Requirement –
Repeat precisely the span of lines below that opens with the line containing "left shoulder: (179, 196)" and closes with the line containing "neck: (146, 162)", both included.

Data listing –
§

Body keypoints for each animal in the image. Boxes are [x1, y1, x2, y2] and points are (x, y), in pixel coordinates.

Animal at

§

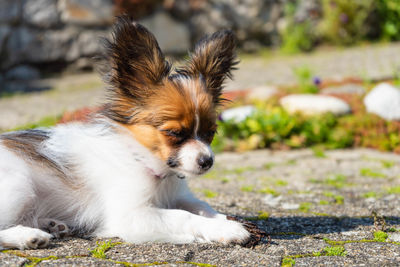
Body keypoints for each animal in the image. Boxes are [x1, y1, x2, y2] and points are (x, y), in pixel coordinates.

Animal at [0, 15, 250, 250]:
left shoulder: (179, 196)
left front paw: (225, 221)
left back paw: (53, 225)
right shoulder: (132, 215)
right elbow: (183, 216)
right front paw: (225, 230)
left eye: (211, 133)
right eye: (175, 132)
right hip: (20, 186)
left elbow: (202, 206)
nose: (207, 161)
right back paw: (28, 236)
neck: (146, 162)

§

Worked solution –
left shoulder: (179, 196)
left front paw: (225, 221)
left back paw: (53, 225)
right shoulder: (132, 215)
right elbow: (183, 216)
right front paw: (225, 230)
left eye: (211, 133)
right eye: (175, 132)
right hip: (20, 186)
left elbow: (202, 206)
nose: (207, 161)
right back paw: (28, 236)
neck: (146, 162)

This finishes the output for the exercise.